BEGIN

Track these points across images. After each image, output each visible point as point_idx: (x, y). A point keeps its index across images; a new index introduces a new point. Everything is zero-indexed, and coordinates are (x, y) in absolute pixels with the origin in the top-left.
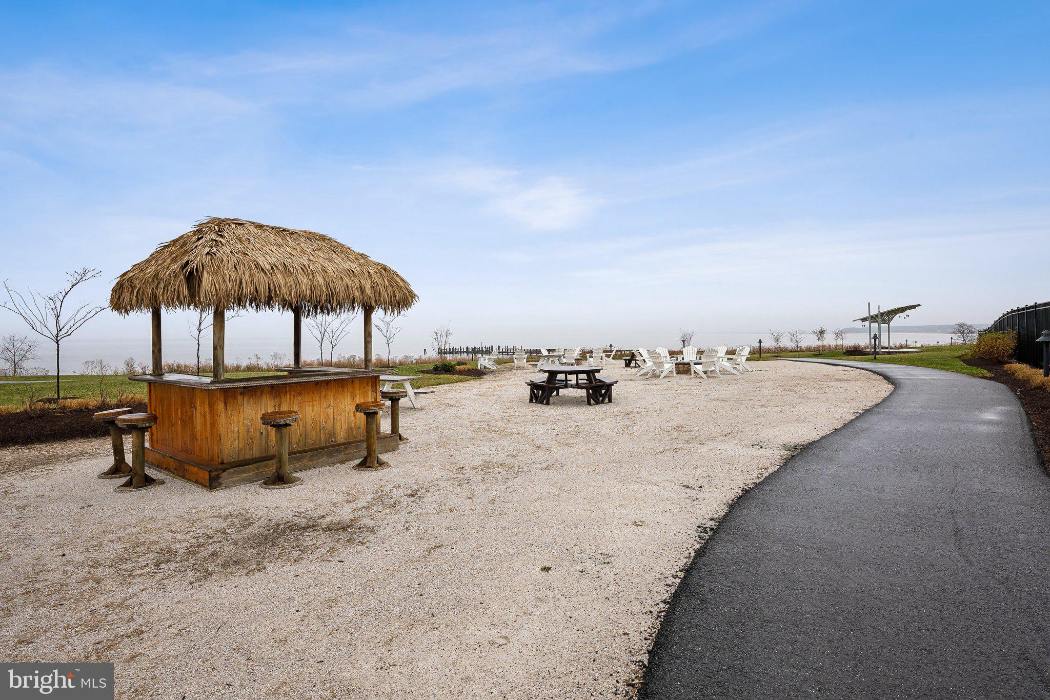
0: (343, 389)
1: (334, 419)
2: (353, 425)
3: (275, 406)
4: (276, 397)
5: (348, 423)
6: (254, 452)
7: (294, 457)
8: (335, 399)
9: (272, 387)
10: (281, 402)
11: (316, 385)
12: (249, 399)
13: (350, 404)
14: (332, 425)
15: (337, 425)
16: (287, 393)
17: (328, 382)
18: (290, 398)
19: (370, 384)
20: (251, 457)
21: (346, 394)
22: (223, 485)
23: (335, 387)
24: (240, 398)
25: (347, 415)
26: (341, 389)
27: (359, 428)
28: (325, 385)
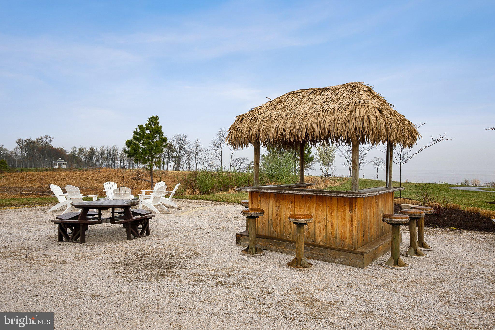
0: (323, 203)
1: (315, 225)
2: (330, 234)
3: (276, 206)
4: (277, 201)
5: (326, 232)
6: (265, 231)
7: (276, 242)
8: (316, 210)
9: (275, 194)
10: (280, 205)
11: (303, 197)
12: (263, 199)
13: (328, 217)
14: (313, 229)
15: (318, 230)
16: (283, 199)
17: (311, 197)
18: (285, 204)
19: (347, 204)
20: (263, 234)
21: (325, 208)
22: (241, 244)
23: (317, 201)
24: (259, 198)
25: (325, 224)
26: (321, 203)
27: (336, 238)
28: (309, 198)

END
BEGIN

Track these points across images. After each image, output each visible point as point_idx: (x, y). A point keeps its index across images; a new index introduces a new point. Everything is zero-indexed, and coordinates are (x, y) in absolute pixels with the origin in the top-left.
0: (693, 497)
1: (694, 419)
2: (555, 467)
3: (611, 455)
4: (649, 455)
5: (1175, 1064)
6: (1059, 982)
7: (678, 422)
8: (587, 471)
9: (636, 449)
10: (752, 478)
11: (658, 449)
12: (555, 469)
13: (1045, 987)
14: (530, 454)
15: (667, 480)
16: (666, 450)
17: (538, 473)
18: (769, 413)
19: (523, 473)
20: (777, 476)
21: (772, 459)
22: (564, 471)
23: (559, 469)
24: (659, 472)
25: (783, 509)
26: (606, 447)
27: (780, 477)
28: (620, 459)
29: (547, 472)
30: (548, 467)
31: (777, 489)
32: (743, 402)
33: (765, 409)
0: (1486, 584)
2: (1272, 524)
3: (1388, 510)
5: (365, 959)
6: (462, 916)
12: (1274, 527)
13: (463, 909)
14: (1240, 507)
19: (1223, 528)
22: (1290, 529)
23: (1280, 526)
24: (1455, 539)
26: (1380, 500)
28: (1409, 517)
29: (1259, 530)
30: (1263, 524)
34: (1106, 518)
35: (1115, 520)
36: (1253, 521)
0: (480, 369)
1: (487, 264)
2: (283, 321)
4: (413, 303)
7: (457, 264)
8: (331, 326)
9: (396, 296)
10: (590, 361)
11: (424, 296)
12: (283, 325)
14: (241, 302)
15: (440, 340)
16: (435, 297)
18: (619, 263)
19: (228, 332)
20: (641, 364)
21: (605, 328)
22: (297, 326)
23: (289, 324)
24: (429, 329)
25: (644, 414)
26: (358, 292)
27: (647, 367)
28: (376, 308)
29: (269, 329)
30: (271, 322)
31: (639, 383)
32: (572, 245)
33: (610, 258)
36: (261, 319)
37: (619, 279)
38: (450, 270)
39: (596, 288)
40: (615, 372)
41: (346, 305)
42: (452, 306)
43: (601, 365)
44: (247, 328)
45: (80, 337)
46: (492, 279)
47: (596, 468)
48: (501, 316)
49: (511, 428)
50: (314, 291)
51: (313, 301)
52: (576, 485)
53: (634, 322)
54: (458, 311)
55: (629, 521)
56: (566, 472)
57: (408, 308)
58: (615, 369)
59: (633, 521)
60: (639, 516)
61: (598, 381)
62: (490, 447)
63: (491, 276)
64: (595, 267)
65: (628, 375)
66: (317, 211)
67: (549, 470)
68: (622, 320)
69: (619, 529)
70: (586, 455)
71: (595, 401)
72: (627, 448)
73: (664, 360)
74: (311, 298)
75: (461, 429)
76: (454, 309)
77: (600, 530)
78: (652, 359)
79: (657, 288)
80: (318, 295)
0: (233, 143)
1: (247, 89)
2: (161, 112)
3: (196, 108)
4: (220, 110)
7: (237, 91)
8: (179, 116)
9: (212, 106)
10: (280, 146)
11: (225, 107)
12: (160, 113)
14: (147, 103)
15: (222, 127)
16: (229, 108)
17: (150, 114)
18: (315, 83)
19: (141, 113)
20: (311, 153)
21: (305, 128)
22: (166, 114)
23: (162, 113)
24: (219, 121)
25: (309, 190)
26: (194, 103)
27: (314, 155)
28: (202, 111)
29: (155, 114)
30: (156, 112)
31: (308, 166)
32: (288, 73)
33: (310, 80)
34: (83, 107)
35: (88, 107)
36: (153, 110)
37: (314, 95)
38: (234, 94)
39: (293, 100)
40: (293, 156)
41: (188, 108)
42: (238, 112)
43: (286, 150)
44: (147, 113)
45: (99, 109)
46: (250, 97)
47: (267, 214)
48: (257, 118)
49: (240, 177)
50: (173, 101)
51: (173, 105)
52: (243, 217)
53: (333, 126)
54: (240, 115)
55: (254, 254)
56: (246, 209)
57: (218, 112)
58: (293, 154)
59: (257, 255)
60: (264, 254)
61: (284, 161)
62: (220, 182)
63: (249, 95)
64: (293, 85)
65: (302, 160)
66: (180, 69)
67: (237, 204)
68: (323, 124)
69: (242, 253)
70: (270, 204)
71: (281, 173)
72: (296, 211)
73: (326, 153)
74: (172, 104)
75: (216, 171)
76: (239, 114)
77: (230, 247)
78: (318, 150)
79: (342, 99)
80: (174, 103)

END
BEGIN

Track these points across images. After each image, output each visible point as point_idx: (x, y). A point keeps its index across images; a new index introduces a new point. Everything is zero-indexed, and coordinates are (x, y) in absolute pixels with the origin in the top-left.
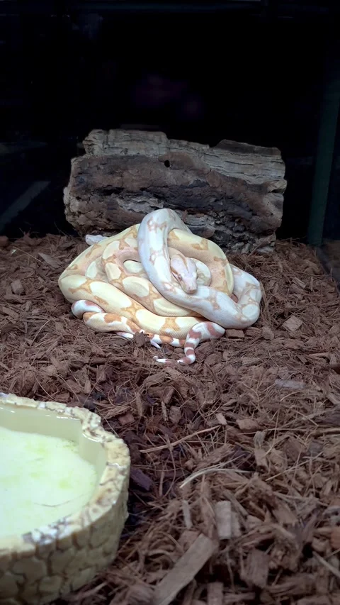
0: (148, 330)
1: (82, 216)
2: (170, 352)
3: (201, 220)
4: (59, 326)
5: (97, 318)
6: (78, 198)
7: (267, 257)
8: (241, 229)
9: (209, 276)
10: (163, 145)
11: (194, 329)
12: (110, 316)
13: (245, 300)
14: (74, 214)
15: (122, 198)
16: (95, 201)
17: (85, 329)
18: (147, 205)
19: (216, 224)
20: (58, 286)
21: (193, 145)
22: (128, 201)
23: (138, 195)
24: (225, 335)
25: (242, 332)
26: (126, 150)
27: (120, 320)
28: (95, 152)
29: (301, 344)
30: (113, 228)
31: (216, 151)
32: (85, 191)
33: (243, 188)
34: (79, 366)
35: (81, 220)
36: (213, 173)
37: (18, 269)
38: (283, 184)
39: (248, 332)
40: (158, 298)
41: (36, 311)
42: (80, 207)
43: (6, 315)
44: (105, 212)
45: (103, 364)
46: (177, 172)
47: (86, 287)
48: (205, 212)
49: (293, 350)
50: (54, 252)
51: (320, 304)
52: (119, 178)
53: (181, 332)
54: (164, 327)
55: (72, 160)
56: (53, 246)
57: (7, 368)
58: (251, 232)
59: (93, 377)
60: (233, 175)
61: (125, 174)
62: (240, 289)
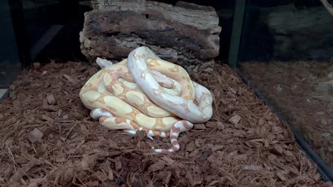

END

- Exercise objective
From the listing above, output exactly the run of lines that starts with the line containing "6: (1059, 982)" and ends with the line containing "75: (461, 429)".

- Response below
6: (1059, 982)
7: (678, 422)
8: (587, 471)
9: (636, 449)
10: (752, 478)
11: (658, 449)
12: (555, 469)
13: (1045, 987)
14: (530, 454)
15: (667, 480)
16: (666, 450)
17: (538, 473)
18: (769, 413)
19: (523, 473)
20: (777, 476)
21: (772, 459)
22: (564, 471)
23: (559, 469)
24: (659, 472)
25: (783, 509)
26: (606, 447)
27: (780, 477)
28: (620, 459)
29: (547, 472)
30: (548, 467)
31: (777, 489)
32: (743, 402)
33: (765, 409)
0: (1486, 584)
2: (1272, 524)
3: (1388, 510)
5: (365, 959)
6: (462, 916)
12: (1274, 527)
13: (463, 909)
14: (1240, 507)
19: (1223, 528)
22: (1290, 529)
23: (1280, 526)
24: (1455, 539)
26: (1380, 500)
28: (1409, 517)
29: (1259, 530)
30: (1263, 524)
34: (1106, 518)
35: (1115, 520)
36: (1253, 521)
0: (480, 369)
1: (487, 264)
2: (283, 321)
4: (413, 303)
7: (457, 264)
8: (331, 326)
9: (396, 296)
10: (590, 361)
11: (424, 296)
12: (283, 325)
14: (241, 302)
15: (440, 340)
16: (435, 297)
18: (619, 263)
19: (228, 332)
20: (641, 364)
21: (605, 328)
22: (297, 326)
23: (289, 324)
24: (429, 329)
25: (644, 414)
26: (358, 292)
27: (647, 367)
28: (376, 308)
29: (269, 329)
30: (271, 322)
31: (639, 383)
32: (572, 245)
33: (610, 258)
36: (261, 319)
37: (619, 279)
38: (450, 270)
39: (596, 288)
40: (615, 372)
41: (346, 305)
42: (452, 306)
43: (601, 365)
44: (247, 328)
45: (80, 337)
46: (492, 279)
47: (596, 468)
48: (501, 316)
49: (511, 428)
50: (314, 291)
51: (313, 301)
52: (576, 485)
53: (634, 322)
54: (458, 311)
55: (629, 521)
56: (566, 472)
57: (408, 308)
58: (615, 369)
59: (633, 521)
60: (639, 516)
61: (598, 381)
62: (490, 447)
63: (491, 276)
64: (595, 267)
65: (628, 375)
66: (317, 211)
67: (549, 470)
68: (622, 320)
69: (619, 529)
70: (586, 455)
71: (595, 401)
72: (627, 448)
73: (664, 360)
74: (311, 298)
75: (461, 429)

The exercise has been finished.